Duffy’s Cut

I don’t usually get emotional about a television program but tonight I saw something that I felt very close to.  PBS broadcast a program about the fate of 57 Irish immigrant railroad workers who died in 1832.  In 1832 a contractor named Philip Duffy hired 57 Irish immigrants to help level a section of road near Malvern, PA for the Philadelphia and Columbia Railroad.  Within 2 months, all 57 workers died, that was unusual because cholera isn’t usually 100% fatal, what was also unusual is that those deaths were kept secret.

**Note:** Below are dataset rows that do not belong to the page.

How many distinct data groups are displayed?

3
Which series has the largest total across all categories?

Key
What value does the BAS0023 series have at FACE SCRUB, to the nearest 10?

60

The program is about a project started by 2 brothers Frank and William Watson, to get to the truth of the matter.  One of their grandfathers had kept the official records of the incident, records that weren’t all that informative, but they were kept secret for well over 100 years.  In the end it isn’t a story of disease alone, it is a story of murder.  

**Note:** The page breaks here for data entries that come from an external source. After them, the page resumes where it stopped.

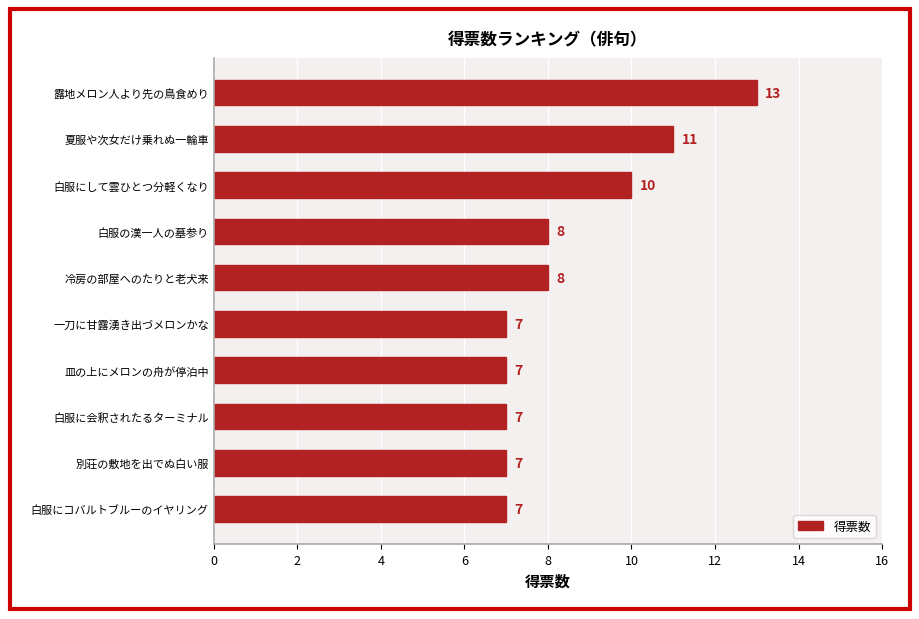

What is the difference between the second highest and minimum values?

4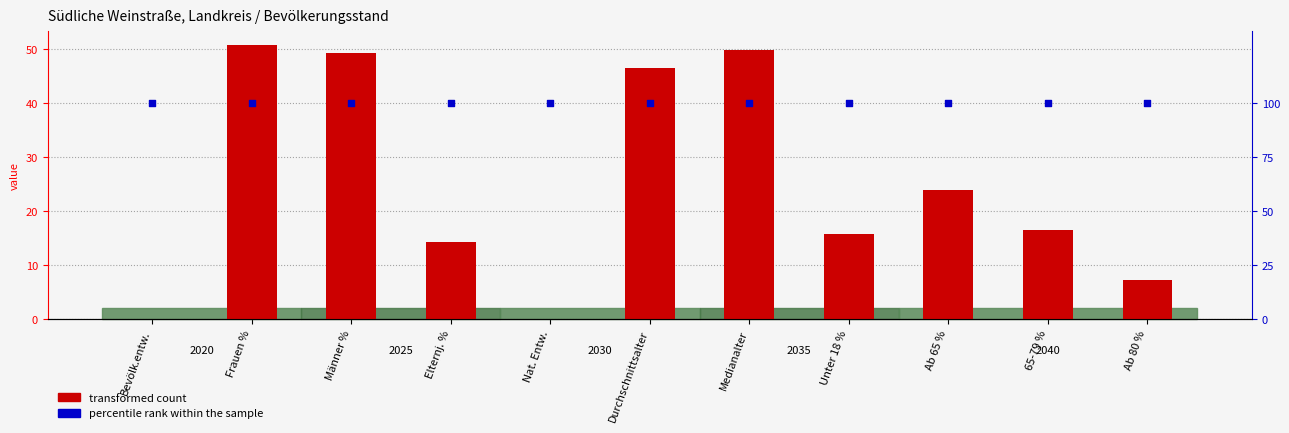

At how many categories does at least one series exceed 39?

11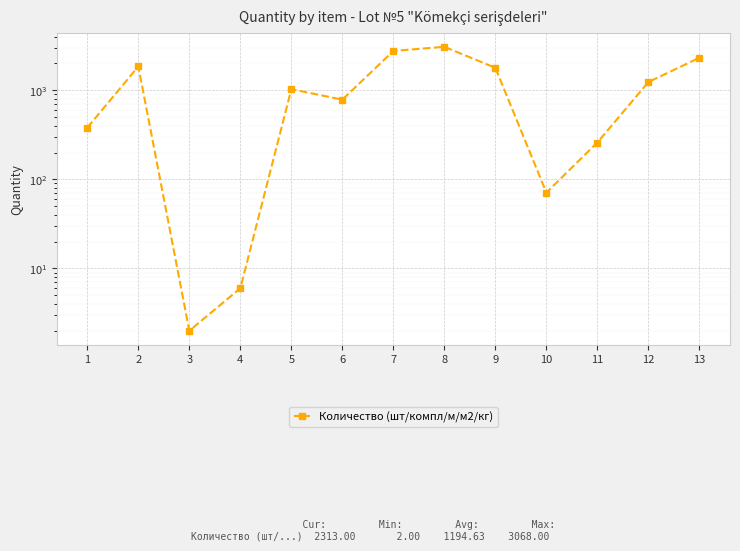

What is the difference between the maximum and minimum values?

3066.0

What had started as a search of a mass grave for cholera victims, became a discovery of individual graves.  Six bodies, 5 men and 1 woman, were found in individual graves in the area.  One body was positively identified and the body repatriated to Ireland. The others were reburied and a marker identifying all who died was erected.  What had been a search for bodies of disease victims became a discovery murder victims.   In the end they think the found the mass grave for most of the cholera victims but Amtrak would not allow further excavations.

When the showed the marker one of the names was McGlone.   Perhaps he is no relation but when I read an old obituary of one of my father’s relatives the name on the obituary was McGlone not MacAlonan as we usually spell it.  

Those were people not too different from my father’s relatives.  Those workers were hated by the local community for being Irish and Catholic.  That is probably why they were killed.   The prejudice against the Irish and against Catholics is not that far in the past (if you want to understand modern day bigotry just look up Paul Blanshard).   Unlike the prejudice during my lifetime, these people didn’t just meet with nasty talk, they met up with rifles and axes.  I weep for their memory today.